- Problem details -
Whenever the word "main" turns up in a line below, that line should be copied.

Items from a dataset

"""

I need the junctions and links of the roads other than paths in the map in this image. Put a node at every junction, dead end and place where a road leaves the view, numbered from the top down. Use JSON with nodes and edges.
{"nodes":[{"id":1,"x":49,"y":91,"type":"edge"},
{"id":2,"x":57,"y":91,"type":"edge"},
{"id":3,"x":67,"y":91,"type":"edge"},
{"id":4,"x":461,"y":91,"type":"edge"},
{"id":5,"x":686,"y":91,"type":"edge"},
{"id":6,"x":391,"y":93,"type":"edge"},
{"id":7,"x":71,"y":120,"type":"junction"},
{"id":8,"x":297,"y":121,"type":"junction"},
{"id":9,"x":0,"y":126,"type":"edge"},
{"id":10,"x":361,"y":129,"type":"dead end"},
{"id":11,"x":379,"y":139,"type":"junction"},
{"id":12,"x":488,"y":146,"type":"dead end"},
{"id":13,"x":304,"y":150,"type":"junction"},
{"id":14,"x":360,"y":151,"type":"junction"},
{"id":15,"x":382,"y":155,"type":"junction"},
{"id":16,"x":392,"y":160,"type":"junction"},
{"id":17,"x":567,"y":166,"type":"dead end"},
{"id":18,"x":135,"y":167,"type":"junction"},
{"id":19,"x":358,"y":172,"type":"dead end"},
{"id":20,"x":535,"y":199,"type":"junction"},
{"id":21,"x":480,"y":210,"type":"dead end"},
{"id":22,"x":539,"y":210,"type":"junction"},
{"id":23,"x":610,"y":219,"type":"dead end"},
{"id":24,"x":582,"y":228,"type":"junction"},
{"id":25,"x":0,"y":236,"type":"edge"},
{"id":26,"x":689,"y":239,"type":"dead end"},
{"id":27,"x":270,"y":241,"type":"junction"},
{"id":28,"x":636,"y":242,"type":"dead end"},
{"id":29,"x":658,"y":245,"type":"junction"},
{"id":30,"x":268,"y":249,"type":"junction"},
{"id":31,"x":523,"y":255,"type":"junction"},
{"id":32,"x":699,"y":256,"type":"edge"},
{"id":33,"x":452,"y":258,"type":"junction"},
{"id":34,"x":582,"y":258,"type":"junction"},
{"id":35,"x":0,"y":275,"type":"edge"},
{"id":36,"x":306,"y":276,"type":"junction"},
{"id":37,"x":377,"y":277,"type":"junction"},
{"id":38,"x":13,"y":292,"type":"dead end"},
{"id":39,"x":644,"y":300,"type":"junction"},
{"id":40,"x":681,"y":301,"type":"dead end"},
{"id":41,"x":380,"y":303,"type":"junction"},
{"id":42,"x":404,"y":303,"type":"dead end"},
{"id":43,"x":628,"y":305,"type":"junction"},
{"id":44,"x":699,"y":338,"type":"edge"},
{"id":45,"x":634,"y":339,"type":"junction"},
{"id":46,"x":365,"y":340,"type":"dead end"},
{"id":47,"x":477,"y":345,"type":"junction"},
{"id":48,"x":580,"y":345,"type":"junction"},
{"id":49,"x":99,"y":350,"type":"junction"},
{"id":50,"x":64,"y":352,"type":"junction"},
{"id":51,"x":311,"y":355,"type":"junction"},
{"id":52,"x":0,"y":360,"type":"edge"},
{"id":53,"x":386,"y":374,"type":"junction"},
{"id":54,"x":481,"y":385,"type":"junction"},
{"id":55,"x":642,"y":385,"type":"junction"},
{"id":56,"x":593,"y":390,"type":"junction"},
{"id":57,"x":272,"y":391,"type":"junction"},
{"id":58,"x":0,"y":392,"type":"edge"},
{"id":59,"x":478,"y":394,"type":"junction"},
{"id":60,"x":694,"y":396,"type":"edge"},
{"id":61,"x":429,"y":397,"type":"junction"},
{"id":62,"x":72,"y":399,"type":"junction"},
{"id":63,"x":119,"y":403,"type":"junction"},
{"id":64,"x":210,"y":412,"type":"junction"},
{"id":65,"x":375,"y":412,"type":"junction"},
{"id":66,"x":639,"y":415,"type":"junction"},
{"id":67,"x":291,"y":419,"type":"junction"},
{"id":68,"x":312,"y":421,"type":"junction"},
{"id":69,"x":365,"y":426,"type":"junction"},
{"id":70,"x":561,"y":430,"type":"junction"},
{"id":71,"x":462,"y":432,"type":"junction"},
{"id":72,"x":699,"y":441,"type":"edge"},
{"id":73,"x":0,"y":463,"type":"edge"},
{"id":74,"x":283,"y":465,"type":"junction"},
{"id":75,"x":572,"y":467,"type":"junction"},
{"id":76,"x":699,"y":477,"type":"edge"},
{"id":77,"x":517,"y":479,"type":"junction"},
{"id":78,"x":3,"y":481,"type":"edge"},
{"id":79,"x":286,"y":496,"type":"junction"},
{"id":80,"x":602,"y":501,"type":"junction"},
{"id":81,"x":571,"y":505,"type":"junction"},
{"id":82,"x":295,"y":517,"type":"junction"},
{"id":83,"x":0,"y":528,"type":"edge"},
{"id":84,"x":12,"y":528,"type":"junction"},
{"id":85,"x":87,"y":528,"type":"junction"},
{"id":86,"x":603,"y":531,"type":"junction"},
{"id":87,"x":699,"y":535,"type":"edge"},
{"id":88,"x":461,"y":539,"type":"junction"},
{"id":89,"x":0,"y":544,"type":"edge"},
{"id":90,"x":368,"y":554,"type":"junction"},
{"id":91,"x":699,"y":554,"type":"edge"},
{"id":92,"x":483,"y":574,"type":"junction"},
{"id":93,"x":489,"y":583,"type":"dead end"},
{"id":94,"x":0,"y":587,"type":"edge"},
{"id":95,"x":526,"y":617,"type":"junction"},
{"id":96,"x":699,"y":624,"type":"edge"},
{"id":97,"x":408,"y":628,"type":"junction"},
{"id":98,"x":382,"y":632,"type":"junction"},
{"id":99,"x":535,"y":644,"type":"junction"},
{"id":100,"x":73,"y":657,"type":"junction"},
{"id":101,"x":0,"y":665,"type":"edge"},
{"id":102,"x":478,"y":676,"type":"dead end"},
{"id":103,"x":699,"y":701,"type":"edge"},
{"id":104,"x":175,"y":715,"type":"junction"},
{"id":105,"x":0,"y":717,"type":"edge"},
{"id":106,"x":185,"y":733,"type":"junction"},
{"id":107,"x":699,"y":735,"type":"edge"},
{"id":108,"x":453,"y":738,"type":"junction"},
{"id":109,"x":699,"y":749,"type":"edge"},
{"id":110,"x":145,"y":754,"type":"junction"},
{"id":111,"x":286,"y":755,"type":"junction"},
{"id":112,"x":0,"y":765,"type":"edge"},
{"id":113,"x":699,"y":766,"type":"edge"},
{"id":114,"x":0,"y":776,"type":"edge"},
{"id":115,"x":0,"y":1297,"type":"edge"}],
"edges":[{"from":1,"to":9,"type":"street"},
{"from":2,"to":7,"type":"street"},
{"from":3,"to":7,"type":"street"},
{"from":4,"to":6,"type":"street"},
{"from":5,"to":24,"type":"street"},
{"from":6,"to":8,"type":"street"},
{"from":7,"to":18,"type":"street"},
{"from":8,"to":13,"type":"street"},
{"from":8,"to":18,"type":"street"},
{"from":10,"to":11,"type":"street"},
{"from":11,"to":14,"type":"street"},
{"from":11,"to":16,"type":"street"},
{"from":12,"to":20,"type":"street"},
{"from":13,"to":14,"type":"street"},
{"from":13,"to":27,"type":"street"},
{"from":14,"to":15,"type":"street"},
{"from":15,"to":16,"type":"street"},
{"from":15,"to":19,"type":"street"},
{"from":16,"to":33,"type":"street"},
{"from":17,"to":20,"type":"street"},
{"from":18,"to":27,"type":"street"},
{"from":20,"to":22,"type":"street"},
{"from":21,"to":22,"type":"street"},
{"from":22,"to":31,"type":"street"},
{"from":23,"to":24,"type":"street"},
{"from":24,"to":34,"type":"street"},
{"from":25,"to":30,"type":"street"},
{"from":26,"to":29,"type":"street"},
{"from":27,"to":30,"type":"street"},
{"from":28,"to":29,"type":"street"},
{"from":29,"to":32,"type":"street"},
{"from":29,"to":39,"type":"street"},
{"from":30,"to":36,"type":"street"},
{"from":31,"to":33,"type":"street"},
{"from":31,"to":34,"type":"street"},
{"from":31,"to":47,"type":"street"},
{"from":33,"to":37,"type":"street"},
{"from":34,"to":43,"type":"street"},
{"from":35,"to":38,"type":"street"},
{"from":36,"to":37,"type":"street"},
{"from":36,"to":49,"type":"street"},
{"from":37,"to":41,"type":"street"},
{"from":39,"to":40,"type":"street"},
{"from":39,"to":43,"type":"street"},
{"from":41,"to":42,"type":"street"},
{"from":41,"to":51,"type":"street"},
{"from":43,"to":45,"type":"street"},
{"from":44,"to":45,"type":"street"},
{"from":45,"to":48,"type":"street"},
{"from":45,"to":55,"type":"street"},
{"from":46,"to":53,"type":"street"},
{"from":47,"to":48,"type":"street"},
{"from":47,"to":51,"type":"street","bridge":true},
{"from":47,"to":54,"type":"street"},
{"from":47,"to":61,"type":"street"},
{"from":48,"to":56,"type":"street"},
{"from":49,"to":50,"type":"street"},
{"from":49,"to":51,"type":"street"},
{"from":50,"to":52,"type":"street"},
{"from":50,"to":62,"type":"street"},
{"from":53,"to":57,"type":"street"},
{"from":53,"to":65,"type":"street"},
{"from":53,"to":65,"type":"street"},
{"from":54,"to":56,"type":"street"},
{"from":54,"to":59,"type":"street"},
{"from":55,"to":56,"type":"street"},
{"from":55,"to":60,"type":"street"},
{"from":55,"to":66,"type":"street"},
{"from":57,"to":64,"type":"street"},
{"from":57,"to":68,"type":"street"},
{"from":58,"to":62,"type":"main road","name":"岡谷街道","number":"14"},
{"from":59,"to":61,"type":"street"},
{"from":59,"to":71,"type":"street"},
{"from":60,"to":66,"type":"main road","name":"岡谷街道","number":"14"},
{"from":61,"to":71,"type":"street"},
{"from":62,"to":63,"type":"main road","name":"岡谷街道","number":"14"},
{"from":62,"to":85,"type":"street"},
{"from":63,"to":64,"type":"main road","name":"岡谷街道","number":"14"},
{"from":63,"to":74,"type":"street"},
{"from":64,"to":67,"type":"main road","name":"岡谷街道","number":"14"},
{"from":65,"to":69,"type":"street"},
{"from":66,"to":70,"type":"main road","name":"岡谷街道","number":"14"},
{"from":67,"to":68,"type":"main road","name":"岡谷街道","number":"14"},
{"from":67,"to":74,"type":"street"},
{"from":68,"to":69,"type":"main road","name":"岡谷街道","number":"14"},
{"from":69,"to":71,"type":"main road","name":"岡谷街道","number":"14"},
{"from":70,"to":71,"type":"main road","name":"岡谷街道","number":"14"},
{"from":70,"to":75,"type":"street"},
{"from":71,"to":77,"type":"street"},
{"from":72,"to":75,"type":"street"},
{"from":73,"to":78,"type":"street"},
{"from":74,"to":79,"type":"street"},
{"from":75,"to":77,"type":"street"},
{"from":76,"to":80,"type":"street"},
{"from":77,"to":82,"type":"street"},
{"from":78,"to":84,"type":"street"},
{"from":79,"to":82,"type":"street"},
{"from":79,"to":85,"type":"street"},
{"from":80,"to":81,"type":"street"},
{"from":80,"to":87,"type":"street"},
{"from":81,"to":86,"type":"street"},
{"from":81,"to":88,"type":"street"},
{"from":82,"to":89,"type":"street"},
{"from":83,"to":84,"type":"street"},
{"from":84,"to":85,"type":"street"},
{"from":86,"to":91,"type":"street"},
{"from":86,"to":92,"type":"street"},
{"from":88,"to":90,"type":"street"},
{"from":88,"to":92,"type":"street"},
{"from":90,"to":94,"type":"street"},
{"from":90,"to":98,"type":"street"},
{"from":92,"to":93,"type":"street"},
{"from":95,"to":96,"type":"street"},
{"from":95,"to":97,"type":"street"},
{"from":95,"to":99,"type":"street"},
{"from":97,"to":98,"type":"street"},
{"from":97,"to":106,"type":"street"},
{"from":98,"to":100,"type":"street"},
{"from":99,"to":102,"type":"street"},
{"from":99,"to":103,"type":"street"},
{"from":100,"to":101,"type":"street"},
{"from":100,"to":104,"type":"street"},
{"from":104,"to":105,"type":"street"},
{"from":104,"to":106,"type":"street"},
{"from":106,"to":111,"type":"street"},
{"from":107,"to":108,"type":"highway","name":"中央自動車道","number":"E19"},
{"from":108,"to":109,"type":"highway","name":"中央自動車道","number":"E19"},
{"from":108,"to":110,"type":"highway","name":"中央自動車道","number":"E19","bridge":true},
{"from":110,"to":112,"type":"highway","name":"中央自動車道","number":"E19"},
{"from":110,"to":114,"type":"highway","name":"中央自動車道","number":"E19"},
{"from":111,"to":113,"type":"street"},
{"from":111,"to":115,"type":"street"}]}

"""

- Response -
{"from":58,"to":62,"type":"main road","name":"岡谷街道","number":"14"},
{"from":60,"to":66,"type":"main road","name":"岡谷街道","number":"14"},
{"from":62,"to":63,"type":"main road","name":"岡谷街道","number":"14"},
{"from":63,"to":64,"type":"main road","name":"岡谷街道","number":"14"},
{"from":64,"to":67,"type":"main road","name":"岡谷街道","number":"14"},
{"from":66,"to":70,"type":"main road","name":"岡谷街道","number":"14"},
{"from":67,"to":68,"type":"main road","name":"岡谷街道","number":"14"},
{"from":68,"to":69,"type":"main road","name":"岡谷街道","number":"14"},
{"from":69,"to":71,"type":"main road","name":"岡谷街道","number":"14"},
{"from":70,"to":71,"type":"main road","name":"岡谷街道","number":"14"},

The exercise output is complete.